The actual values are 2, 1, and 3. Each value matches up to a specific level. So in our example, the first value is 2, which corresponds to the second level, calico
. The second value is 1, which matches up with the first level, black
.
Factors in R are a method of storing text information as one of several possible “levels”. R converts text to factors automatically when we import data, like from a CSV file. We’ve got several options here:
Convert the factor to a character vector ourselves:
cats$coat <- as.character(cats$coat)
class(cats$coat)
## [1] "character"
Tell R to simply not convert things to factors when we import it (as.is=TRUE
is the R equivalent of “don’t touch my stuff!”):
new_cats <- read.csv('cats.csv', as.is=TRUE)
class(new_cats$coat)
## [1] "character"
Use the read_csv()
function from the readr
package. readr
is part of the tidyverse
and has a number of ways of reading/writing data with more sensible defaults.
library(tidyverse)
## Loading tidyverse: ggplot2
## Loading tidyverse: tibble
## Loading tidyverse: tidyr
## Loading tidyverse: readr
## Loading tidyverse: purrr
## Loading tidyverse: dplyr
## Conflicts with tidy packages ----------------------------------------------
## filter(): dplyr, stats
## lag(): dplyr, stats
even_newer_cats <- read_csv('cats.csv')
## Parsed with column specification:
## cols(
## coat = col_character(),
## weight = col_double(),
## likes_string = col_integer()
## )
class(even_newer_cats$coat)
## [1] "character"
Performance considerations
As you can see, factors can be kind of a pain to deal with. So why do they even exist? The short answer is that they are an effective way of optimizing memory usage.
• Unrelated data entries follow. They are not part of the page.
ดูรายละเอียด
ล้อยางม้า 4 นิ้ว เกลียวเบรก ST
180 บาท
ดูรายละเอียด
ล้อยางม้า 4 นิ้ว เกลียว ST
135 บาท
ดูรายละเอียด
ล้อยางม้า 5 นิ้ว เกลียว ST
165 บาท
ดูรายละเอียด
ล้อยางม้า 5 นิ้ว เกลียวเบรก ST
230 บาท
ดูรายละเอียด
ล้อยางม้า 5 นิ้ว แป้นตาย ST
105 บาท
To demonstrate this, we’ll examine the gapminder example dataset (install.packages("gapminder")
).
library(gapminder)
head(gapminder)
## # A tibble: 6 x 6
## country continent year lifeExp pop gdpPercap
## <fctr> <fctr> <int> <dbl> <int> <dbl>
## 1 Afghanistan Asia 1952 28.801 8425333 779.4453
## 2 Afghanistan Asia 1957 30.332 9240934 820.8530
## 3 Afghanistan Asia 1962 31.997 10267083 853.1007
## 4 Afghanistan Asia 1967 34.020 11537966 836.1971
## 5 Afghanistan Asia 1972 36.088 13079460 739.9811
## 6 Afghanistan Asia 1977 38.438 14880372 786.1134
str(gapminder)
## Classes 'tbl_df', 'tbl' and 'data.frame': 1704 obs. of 6 variables:
## $ country : Factor w/ 142 levels "Afghanistan",..: 1 1 1 1 1 1 1 1 1 1 ...
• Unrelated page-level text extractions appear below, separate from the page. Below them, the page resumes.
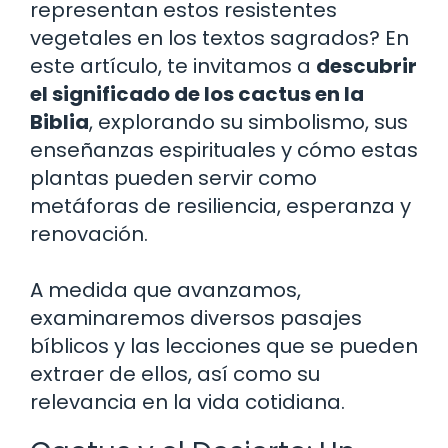
representan estos resistentes
vegetales en los textos sagrados? En
este artículo, te invitamos a
descubrir
el significado de los cactus en la
Biblia
, explorando su simbolismo, sus
enseñanzas espirituales y cómo estas
plantas pueden servir como
metáforas de resiliencia, esperanza y
renovación.
A medida que avanzamos,
examinaremos diversos pasajes
bíblicos y las lecciones que se pueden
extraer de ellos, así como su
relevancia en la vida cotidiana.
## $ continent: Factor w/ 5 levels "Africa","Americas",..: 3 3 3 3 3 3 3 3 3 3 ...
## $ year : int 1952 1957 1962 1967 1972 1977 1982 1987 1992 1997 ...
## $ lifeExp : num 28.8 30.3 32 34 36.1 ...
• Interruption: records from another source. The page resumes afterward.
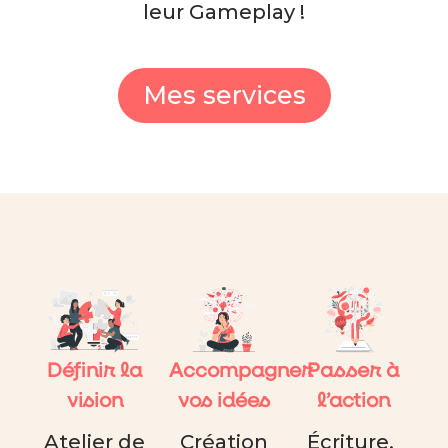
leur Gameplay !
Mes services
Définir la
Accompagner
Passer à
vision
vos idées
l’action
Atelier de
Création
Écriture,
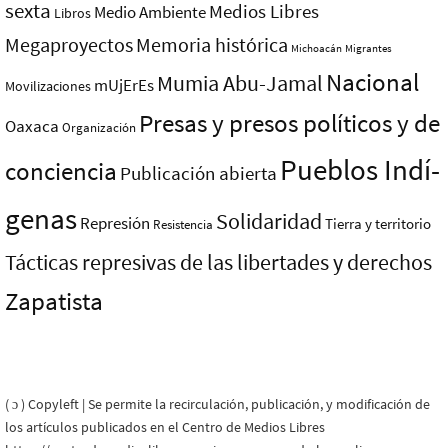
sexta
Medios Libres
Medio Ambiente
Libros
Megaproyectos
Memoria histórica
Michoacán
Migrantes
Nacional
Mumia Abu-Jamal
mUjErEs
Movilizaciones
Presas y presos polí­ticos y de
Oaxaca
Organización
Pueblos Indí­
conciencia
Publicación abierta
genas
Solidaridad
Represión
Tierra y territorio
Resistencia
Tácticas represivas de las libertades y derechos
Zapatista
( ɔ ) Copyleft | Se permite la recirculación, publicación, y modificación de
los artículos publicados en el Centro de Medios Libres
## $ pop : int 8425333 9240934 10267083 11537966 13079460 14880372 12881816 13867957 16317921 22227415 ...
## $ gdpPercap: num 779 821 853 836 740 ...
Notice how gapminder
contains several columns with a lot of highly repetitive data. For instance, the continent
column contains only 5 values:
unique(gapminder$continent)
## [1] Asia Europe Africa Americas Oceania
## Levels: Africa Americas Asia Europe Oceania
In this case, gapminder$continent
has been stored as a factor. Let’s examine the amount of space used if this column was stored as a character vector vs. storing the data as a factor.
library(pryr)
##
## Attaching package: 'pryr'
## The following objects are masked from 'package:purrr':
##
## compose, partial
object_size(gapminder$continent)
## 7.51 kB
object_size(as.character(gapminder$continent))
## 13.9 kB
The character version of gapminder$continent
takes up almost twice as much space! Storing things as one of several possible integer values behind the scenes is a lot more efficient than storing the entire set of text for every single entry. Note that the amount of memory saved depends on the repetitiveness of the data. If a column has a lot of unique text values, converting it to a factor will likely be of little benefit.
The takeaway here is that if you ever find yourself working on a large dataset and memory usage becomes an issue, converting your most repetitive string columns to factors can be a useful way to save space. Otherwise, just use character vectors (less hidden “gotchas” that way).